Begitulah kata Ibu Pipih selaku guru pelajaran Bahasa Indonesia disekolahku.
Aku yang ngedengernya, sontak kaget. Pasalnya, aku gak bisa tuh yang namanya bikin puisi, berpuitis, menjadi puisiawati(?). Buktinya, kalau ada tugas bikin puisi padahal cuma disuruh satu, susahnya minta ampun, dan kalau udah jadi hasilnya pasti berantakan, pokoknya lebih buruk dari hasil karya temen-temen lain deh.
Apalagi ini sebanyak-banyaknya. Curahan hati pula. Madesu *masadepansuram* banget deh aku pas saat itu.
Tapi, seiring dengan berjalannya waktu dan berputarnya dunia(?). Aku pun mulai nyoba bikin puisi yang dicurahkan dari hati. Aku mulai menorehkan kata demi kata, baris hingga baris, lalu berbait-bait, dan akhirnya jadilah SEBUAH puisi.
Meski hasilnya gak bagus-bagus amat, masih bagusan si amat #apadeh. Tapi gak ada yang salah kan kalau aku posting disini *ya iyalah orang ini blog aku*.

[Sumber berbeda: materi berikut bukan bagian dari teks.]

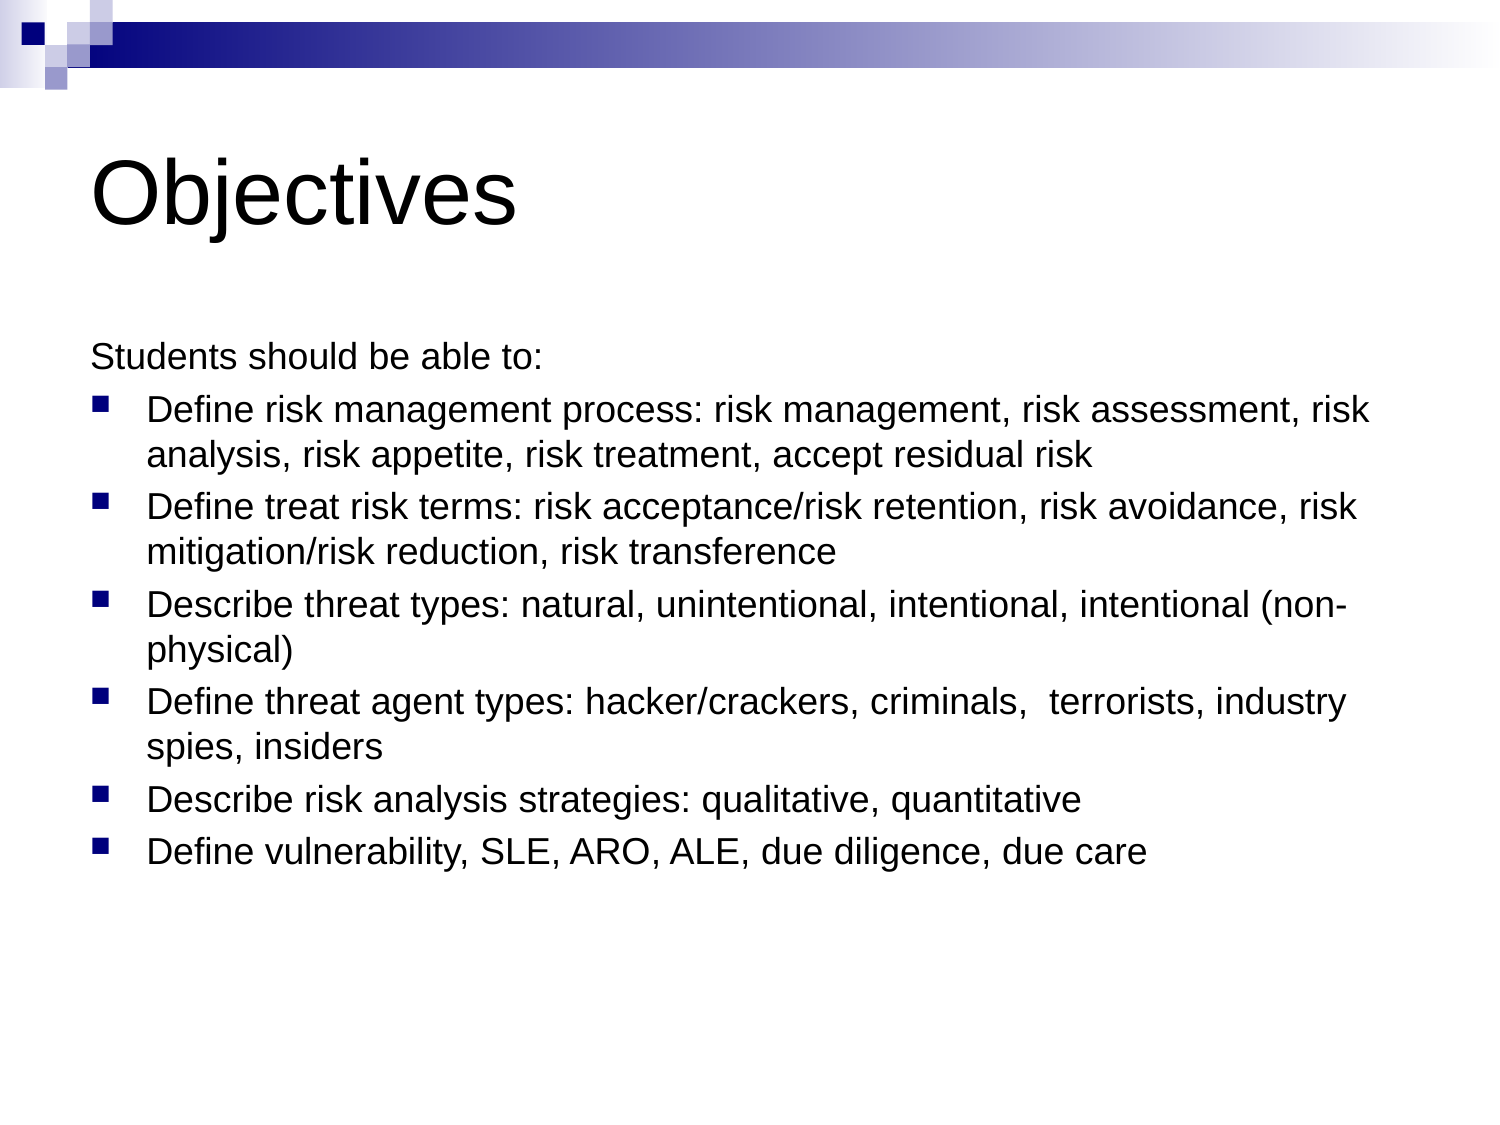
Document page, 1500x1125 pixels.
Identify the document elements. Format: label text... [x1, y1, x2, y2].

list Students should be able to: Define risk management process: risk management, risk assessment, risk analysis, risk appetite, risk treatment, accept residual risk Define treat risk terms: risk acceptance/risk retention, risk avoidance, risk mitigation/risk reduction, risk transference Describe threat types: natural, unintentional, intentional, intentional (non-physical) Define threat agent types: hacker/crackers, criminals, terrorists, industry spies, insiders Describe risk analysis strategies: qualitative, quantitative Define vulnerability, SLE, ARO, ALE, due diligence, due care [74, 324, 1426, 963]
title Objectives [74, 74, 1426, 301]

Api lilin yang belum padam
Aku tetap tak bergeming
Pikiranku masih serupa
Seketika semangatku mulai lenyap
Harapanku mulai terkikis
Aku mulai rapuh
Tak mampu berlari
Aku hanya merangkak
Hingga aku bertanya pada diri ini
Suatu saat ...
Jika api di lilin ini padam
Akankah aku menyalakannya kembali?
Kelak ...
Jika api di lilin ini membara
Mampukah aku menjinakkannya?
Entahlah ..
Hati ini tak memiliki jawabannya
Yang kutahu
Saat ini
Api di lilin ini belum padam
I liked this poem, because it proves that:
"Nothing that can't be, provided we are willing to try and try."